Schaefer was apparently not the only one with this idea. When he wrote a case report for NEJM, the editors notified him that two other groups had sent in similar reports around the same time. “So we wrote something all together and it was accepted for publication 14 days ago,“ Schaefer says. A few days later, HUS cases started appearing en masse in northern Germany.
“I could not believe it," Schaefer says. "HUS cases with severe neurological symptoms are very rare, but now they are everywhere." He also informed his colleagues elsewhere. “A lot of them have asked about the new treatment, and a few patients are already being treated with it."
At the university clinic in Essen, Andreas Kribben is treating two HUS patients with the antibody. "We have seven HUS patients altogether, but we are using eculizumab only on the two patients that are not responding to the plasmapheresis," he says. Kribben wrote the original paper on using eculizumab to treat atypical HUS, so he had experience with the drug. “We actually started treating the first patient on Wednesday, before Schaefer’s paper came out. Sadly, we have not seen the kind of response that Schaefer describes and that we know from the atypical HUS patients," he says.
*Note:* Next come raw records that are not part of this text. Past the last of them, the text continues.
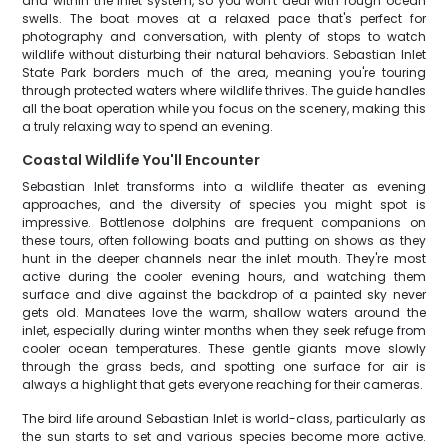
and within the inlet system, so you won't deal with rough ocean
swells. The boat moves at a relaxed pace that's perfect for
photography and conversation, with plenty of stops to watch
wildlife without disturbing their natural behaviors. Sebastian Inlet
State Park borders much of the area, meaning you're touring
through protected waters where wildlife thrives. The guide handles
all the boat operation while you focus on the scenery, making this
a truly relaxing way to spend an evening.
Coastal Wildlife You'll Encounter
Sebastian Inlet transforms into a wildlife theater as evening
approaches, and the diversity of species you might spot is
impressive. Bottlenose dolphins are frequent companions on
these tours, often following boats and putting on shows as they
hunt in the deeper channels near the inlet mouth. They're most
active during the cooler evening hours, and watching them
surface and dive against the backdrop of a painted sky never
gets old. Manatees love the warm, shallow waters around the
inlet, especially during winter months when they seek refuge from
cooler ocean temperatures. These gentle giants move slowly
through the grass beds, and spotting one surface for air is
always a highlight that gets everyone reaching for their cameras.
The bird life around Sebastian Inlet is world-class, particularly as
the sun starts to set and various species become more active.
Jens Nürnberger, nephrologist at a clinic in Schwerin is somewhat skeptical of the treatment. “There is no real evidence for this treatment," he says. “It might work or it might not." The cases described in Schaefer’s paper could also be spontaneous remissions, he cautions. "The other problem is that this drug is hugely expensive, costing at least €15000 per patient, and the health insurance is not going to pay for it.“
However, in cases in which no other option remains, doctors would be right to try the new drug anyway, Nürnberger says. “But we should really be defining groups of patients who will get the drug and groups who do not and make this into a kind of controlled study," he says. “Instead, a lot of people will be treated this way, some will get better, some will not. In the end, we will not have learned anything.“ But he, like everyone else, is still hoping that this will turn out to be the right treatment at the right time.